Cukup lama wanita itu mengumpulkan kesadaran, hingga begitu matanya terbuka sempurna, pupilnya melirik sekelilng, mungkin untuk memastikan dirinya di mana.
“Syukurlah kamu sudah sadar.” Seketika suara itu mengalihkan perhatian Launa. Wanita itu melirik ke arah sumber suara, pemilik wajah tampan itu kini tengah berada dekat dengan wajahnya, deru nafas Bara bahkan sampai terdengar, menyapu wajah Launa dengan begitu hangatnya.
Karena terkejut, Launa sontak menjauh dengan keadaan jantung yang seolah akan berhenti.
“Ba_bapak.” Lirih Launa menatap Bara dengan dahi yang mengerinyit.

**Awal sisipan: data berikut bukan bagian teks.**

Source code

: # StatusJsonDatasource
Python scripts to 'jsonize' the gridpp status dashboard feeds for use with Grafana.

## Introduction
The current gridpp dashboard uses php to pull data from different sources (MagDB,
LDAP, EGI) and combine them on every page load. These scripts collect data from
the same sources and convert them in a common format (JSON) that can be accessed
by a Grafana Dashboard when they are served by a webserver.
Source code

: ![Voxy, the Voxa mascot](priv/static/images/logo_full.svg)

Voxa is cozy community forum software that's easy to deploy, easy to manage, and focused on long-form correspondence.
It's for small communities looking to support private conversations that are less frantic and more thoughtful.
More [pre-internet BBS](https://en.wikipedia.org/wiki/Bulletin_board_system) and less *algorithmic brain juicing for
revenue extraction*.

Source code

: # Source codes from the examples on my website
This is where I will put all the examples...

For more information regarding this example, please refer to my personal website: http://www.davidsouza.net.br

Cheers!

Alisnya bahkan menukik tajam menandakan seberapa kesal dirinya saat ini.
“Sejak tadi saya sangat mengkhawatirkan keadaanmu, untung saja kamu tidak apa-apa, karena jika sampai itu terjadi, bagaimana nasib calon anakku yang masih ada dalam perutmu. Aku bahkan tidak bisa tenang walau hanya sedetik, bahkan untuk makan pun sulit.” Cerocos Bara tanpa jeda hingga mata Launa membulat sempurna.
“A_apa? Calon anak?”
sorry tak skip..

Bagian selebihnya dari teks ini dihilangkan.